(LE TEXTE):
■ ■ ■ ■ ■

Camus disait que l’absurde n’est pas une conclusion, mais un point de départ.
Ce que je comprends aujourd’hui, c’est que renoncer à trouver un sens absolu ne signifie pas renoncer à vivre — au contraire.
C’est peut-être se libérer d’un poids inutile.
Nous ne sommes pas obligés d’interpréter tout ce qui se passe.
Nous ne sommes pas obligés d’ajouter des couches de sens à des événements qui n’en portent peut-être pas.
Nous pouvons laisser les choses être simplement ce qu’elles sont : des fragments, des mouvements, des passages.
Ce texte est le début d’un essai que je prépare.
Un essai sur l’absurde, sur nos illusions de sens, sur les pièges du nihilisme moderne, mais aussi — et surtout — sur la possibilité de vivre autrement.
Pas dans une quête essentielle de réponses, mais dans une présence au réel qui ne demande plus d’explications pour exister.
Je crois qu’on peut retrouver une forme de liberté en abandonnant l’idée que la vie doit servir quelque chose.
Qu’elle doit être utile, signifiante, brillante, exemplaire.
Et qu’en arrêtant de chercher la justification de tout, on se rapproche un peu plus de soi-même.
Ce blog est une porte qui s’ouvre.
Le reste viendra dans l’essai.
sSur le marché du bonheur et l’absurdité moderne
Il y a aussi quelque chose d’autre qui me frappe :
toute cette industrie du bonheur qui s’est installée comme un marché parallèle à la vie elle-même.
Partout, on voit surgir des coachs de vie, des vendeurs de méthodes miracles, des livres aux titres lumineux — Le bonheur dans ta cour, Le bonheur à portée de main, Comment devenir la meilleure version de toi-même…
On dirait que le bonheur est devenu une marchandise, un produit comme un autre, avec ses logos, ses slogans et ses prix d’entrée.
Je ne pars pas en guerre contre ces gens-là.
Ils répondent à une demande réelle, dans un monde qui laisse beaucoup de gens épuisés, perdus, essoufflés.
Le capitalisme finira toujours par vendre ce que les humains cherchent.
C’est la règle du jeu.
Mais ce que je vois en 2025, c’est une incohérence profonde :
on promet un bonheur futur pour mieux détourner les gens du bonheur présent.
Quand tu vas gagner plus d’argent, tu vas enfin être heureux.
Quand tu vas être à la retraite, là tu vas vivre.
Quand tu vas acheter telle formation, tu vas comprendre.
Quand tu vas avoir retrouvé ta flamme intérieure, ton âme sœur, ton purpose…
On nous vend l’idée qu’il faut aller ailleurs pour se trouver.
Ailleurs pour respirer.
Ailleurs pour devenir quelqu’un.
Et pendant ce temps-là, la vie réelle, elle, passe.
Le problème, ce n’est pas le désir d’aller mieux.

■ ■ ■ ■ ■

(EXTRAIT DES DONNÉES):
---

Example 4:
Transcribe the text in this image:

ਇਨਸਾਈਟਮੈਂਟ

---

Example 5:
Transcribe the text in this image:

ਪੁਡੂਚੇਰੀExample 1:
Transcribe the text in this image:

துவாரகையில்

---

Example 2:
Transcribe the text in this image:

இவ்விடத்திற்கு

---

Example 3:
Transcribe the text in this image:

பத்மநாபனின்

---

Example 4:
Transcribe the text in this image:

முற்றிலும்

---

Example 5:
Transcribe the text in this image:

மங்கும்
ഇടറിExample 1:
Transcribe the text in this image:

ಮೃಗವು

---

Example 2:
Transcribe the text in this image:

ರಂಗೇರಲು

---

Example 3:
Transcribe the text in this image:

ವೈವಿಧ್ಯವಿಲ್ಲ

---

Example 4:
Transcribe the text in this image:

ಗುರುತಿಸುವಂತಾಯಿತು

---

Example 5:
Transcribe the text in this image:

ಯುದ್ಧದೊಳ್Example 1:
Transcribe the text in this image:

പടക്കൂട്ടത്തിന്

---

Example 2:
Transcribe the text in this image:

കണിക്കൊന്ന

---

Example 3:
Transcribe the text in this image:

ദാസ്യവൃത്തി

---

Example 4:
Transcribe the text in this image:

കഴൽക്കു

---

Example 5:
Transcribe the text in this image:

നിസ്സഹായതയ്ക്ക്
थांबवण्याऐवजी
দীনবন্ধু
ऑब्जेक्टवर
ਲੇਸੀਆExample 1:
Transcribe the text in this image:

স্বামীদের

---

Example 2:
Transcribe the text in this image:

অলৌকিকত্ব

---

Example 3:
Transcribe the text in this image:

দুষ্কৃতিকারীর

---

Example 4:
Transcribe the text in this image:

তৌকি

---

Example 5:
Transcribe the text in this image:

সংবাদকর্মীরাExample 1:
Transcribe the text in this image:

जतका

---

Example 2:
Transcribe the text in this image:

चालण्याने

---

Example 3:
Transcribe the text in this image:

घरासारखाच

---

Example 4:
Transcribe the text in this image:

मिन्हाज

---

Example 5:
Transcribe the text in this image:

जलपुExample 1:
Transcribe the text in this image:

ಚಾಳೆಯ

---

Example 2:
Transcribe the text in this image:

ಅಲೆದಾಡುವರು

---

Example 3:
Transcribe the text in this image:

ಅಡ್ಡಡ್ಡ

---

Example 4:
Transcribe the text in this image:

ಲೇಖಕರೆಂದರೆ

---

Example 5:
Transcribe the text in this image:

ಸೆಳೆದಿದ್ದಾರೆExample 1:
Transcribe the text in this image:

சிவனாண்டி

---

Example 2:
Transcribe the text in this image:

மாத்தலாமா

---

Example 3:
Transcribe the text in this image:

■ ■ ■ ■ ■

(COMPRÉHENSION DU TEXTE):
A. Répondez aux questions sur le texte consacré à l'absurde et au marché du bonheur :
(i) D'après Camus, que n'est pas l'absurde, et qu'est-il plutôt ?
(ii) De quoi ce texte est-il le début ?
(iii) Que promet-on aux gens pour mieux les détourner du bonheur présent ?
B. Rédigez la suite du texte sur l'absurde et le marché du bonheur, juste après sa dernière phrase.

(RÉPONSES):
A.
(i) L'absurde n'est pas une conclusion, mais un point de départ.
(ii) D'un essai en préparation.
(iii) Un bonheur futur.

B.
Le problème, c’est de croire qu’il faut toujours attendre pour être heureux.
D’attendre le prochain salaire, la prochaine relation, la prochaine maison, le prochain « niveau ».
Comme si notre existence était un jeu vidéo où il faut débloquer des bonus pour accéder au bonheur final.
Et plus on monte nos revenus — je le vois — plus on monte nos dépenses.
Plus on travaille pour maintenir un standard, plus on alourdit nos journées, plus on se déconnecte du simple fait d’être.
C’est ça, l’absurdité moderne :
croire qu’on peut acheter le bonheur, alors qu’on ne fait que s’acheter du bruit, du mouvement, des distractions… et parfois de nouvelles cages dorées.
Je ne sais pas si Camus aurait ri ou pleuré de voir ce que nous faisons aujourd’hui du sens et du non-sens.
Mais je sais une chose :
plus je me détache de cette course, plus j’apprends à vivre vraiment.
Sans promesses, sans illusions, sans projections.
Juste dans l’expérience brute, parfois difficile, parfois douce, mais présente.
C’est ce que j’ai envie d’explorer dans mon essai à venir.
Non pas comment trouver le bonheur…
mais comment cesser de le fuir.
Et au fond, peut-être que la question n’est pas de savoir comment être heureux, ni même où trouver le sens, mais plutôt d’accepter que la vie n’en garantit aucun.
Si tout est peut-être absurde, alors qu’est-ce qui nous empêche de vivre malgré tout — ou à cause de tout ?
Sommes-nous prêts à renoncer à cette quête infinie de réponses pour enfin habiter le présent tel qu’il se donne, sans promesse ni mode d’emploi ?
Sommes-nous capables de cesser de courir après un bonheur extérieur pour découvrir ce qui existe déjà, silencieusement, en nous ?
Je ne prétends pas détenir la vérité.
Je pose seulement la question.
Et peut-être que c’est là que tout commence.